## Action item
The entries below hold a line with "recordings might be, the" and a line with "recording player showing". Return those lines and all that lie between them, exactly and only.

## Records provided
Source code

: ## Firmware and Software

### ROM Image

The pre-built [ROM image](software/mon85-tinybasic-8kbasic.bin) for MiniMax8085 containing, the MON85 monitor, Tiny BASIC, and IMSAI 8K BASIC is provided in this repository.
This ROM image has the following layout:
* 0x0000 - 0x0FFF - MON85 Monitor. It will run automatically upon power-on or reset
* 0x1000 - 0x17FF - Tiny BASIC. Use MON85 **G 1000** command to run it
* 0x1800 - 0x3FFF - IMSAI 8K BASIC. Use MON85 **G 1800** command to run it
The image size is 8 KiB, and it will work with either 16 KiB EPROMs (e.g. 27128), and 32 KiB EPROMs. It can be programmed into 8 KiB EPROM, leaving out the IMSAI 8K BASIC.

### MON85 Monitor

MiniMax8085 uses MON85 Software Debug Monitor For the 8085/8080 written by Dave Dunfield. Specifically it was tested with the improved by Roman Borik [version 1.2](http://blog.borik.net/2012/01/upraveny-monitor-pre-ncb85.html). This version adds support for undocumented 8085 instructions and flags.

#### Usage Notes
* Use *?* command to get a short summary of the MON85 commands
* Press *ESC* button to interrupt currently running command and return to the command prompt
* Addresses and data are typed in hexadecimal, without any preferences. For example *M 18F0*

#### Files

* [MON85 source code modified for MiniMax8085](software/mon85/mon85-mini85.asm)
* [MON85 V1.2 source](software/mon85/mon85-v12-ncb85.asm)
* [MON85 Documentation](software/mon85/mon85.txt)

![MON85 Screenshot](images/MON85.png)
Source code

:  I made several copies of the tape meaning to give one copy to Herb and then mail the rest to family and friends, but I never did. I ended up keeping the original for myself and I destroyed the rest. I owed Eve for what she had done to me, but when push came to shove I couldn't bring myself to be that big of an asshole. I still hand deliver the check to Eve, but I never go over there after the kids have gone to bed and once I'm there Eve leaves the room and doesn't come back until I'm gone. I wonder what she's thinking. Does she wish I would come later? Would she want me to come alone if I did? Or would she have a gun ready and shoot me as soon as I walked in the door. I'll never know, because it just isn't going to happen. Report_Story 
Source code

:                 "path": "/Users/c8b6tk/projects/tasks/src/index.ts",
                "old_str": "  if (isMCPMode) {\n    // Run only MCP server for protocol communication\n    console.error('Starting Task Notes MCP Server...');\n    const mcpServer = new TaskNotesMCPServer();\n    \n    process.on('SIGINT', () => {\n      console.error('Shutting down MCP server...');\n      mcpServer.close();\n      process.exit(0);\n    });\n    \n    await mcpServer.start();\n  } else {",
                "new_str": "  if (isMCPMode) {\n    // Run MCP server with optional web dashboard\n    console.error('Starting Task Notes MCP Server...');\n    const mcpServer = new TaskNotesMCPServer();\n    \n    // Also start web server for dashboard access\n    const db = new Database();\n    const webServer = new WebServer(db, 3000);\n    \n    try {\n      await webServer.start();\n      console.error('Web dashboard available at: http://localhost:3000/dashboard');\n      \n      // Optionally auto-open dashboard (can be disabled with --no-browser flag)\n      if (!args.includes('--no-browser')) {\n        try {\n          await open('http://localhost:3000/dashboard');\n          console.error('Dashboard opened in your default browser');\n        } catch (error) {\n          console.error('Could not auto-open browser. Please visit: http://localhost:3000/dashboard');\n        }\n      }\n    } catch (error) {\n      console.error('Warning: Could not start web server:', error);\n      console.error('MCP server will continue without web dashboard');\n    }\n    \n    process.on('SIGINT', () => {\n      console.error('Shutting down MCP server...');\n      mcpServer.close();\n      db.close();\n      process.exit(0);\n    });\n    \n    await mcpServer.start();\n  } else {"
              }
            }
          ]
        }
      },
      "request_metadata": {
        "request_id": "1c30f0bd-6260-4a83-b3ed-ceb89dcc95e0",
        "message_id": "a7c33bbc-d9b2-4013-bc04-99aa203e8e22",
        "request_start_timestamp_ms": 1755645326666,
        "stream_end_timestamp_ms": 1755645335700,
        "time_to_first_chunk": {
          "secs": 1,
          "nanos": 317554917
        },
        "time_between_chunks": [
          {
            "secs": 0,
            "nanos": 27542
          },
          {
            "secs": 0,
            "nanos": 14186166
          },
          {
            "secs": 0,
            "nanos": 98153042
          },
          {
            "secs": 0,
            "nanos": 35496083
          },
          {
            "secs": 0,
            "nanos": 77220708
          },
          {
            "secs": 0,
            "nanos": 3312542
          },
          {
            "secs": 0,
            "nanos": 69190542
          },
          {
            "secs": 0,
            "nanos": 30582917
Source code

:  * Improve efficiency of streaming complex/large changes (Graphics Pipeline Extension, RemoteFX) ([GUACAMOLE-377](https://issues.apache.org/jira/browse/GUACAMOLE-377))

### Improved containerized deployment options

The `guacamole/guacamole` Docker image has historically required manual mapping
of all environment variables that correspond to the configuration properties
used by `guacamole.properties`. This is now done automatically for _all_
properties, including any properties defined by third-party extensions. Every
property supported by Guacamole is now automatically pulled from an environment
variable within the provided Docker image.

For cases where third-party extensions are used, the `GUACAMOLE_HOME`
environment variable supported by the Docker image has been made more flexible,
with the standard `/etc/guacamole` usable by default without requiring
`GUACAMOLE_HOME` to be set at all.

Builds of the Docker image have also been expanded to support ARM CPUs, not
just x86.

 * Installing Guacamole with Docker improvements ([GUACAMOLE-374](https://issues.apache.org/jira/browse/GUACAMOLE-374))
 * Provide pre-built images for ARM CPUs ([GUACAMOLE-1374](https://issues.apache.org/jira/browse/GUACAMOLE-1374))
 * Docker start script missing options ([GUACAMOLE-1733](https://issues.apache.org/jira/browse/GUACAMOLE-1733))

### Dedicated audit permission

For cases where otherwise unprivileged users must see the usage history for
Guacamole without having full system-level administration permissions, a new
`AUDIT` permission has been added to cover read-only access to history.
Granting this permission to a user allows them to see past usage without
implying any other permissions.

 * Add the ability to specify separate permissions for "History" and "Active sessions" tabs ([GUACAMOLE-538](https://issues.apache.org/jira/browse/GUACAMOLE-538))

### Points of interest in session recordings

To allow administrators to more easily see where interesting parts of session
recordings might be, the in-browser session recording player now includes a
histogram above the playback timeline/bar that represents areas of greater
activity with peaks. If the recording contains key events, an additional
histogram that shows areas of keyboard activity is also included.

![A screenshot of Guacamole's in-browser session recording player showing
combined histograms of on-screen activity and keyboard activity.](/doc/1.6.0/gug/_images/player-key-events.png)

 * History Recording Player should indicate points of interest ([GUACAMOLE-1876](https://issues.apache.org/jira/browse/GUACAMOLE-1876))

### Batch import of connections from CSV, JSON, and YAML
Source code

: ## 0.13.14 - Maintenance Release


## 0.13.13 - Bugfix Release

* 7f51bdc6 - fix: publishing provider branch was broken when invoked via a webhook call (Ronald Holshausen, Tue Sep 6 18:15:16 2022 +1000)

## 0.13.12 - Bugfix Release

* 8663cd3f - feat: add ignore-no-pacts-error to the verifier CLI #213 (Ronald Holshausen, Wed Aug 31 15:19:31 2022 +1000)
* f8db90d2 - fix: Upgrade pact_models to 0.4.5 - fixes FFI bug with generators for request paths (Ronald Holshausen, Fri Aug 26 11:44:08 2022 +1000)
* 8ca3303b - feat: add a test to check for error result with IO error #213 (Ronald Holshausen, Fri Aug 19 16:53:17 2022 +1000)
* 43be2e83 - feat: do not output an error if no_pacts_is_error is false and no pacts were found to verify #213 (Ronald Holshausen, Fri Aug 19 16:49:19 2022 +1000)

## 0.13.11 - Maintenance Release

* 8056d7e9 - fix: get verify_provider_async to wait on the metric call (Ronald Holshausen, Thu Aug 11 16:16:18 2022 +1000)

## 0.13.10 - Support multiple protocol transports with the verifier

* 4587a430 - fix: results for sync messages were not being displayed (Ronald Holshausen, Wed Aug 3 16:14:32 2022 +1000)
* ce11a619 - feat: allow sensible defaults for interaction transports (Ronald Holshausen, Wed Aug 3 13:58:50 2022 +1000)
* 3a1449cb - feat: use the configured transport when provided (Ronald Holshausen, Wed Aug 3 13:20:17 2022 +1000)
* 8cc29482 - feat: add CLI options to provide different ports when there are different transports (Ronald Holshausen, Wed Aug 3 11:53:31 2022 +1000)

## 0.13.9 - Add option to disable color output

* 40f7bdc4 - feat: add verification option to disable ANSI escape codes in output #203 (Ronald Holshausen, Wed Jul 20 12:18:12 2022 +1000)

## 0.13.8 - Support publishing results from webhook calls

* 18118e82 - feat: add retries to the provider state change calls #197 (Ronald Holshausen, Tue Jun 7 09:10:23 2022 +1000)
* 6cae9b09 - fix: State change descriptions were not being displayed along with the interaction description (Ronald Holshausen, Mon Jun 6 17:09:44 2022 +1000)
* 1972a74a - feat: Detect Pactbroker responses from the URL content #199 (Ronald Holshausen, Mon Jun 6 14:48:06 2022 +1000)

## Exercise answer
recordings might be, the in-browser session recording player now includes a
histogram above the playback timeline/bar that represents areas of greater
activity with peaks. If the recording contains key events, an additional
histogram that shows areas of keyboard activity is also included.

![A screenshot of Guacamole's in-browser session recording player showing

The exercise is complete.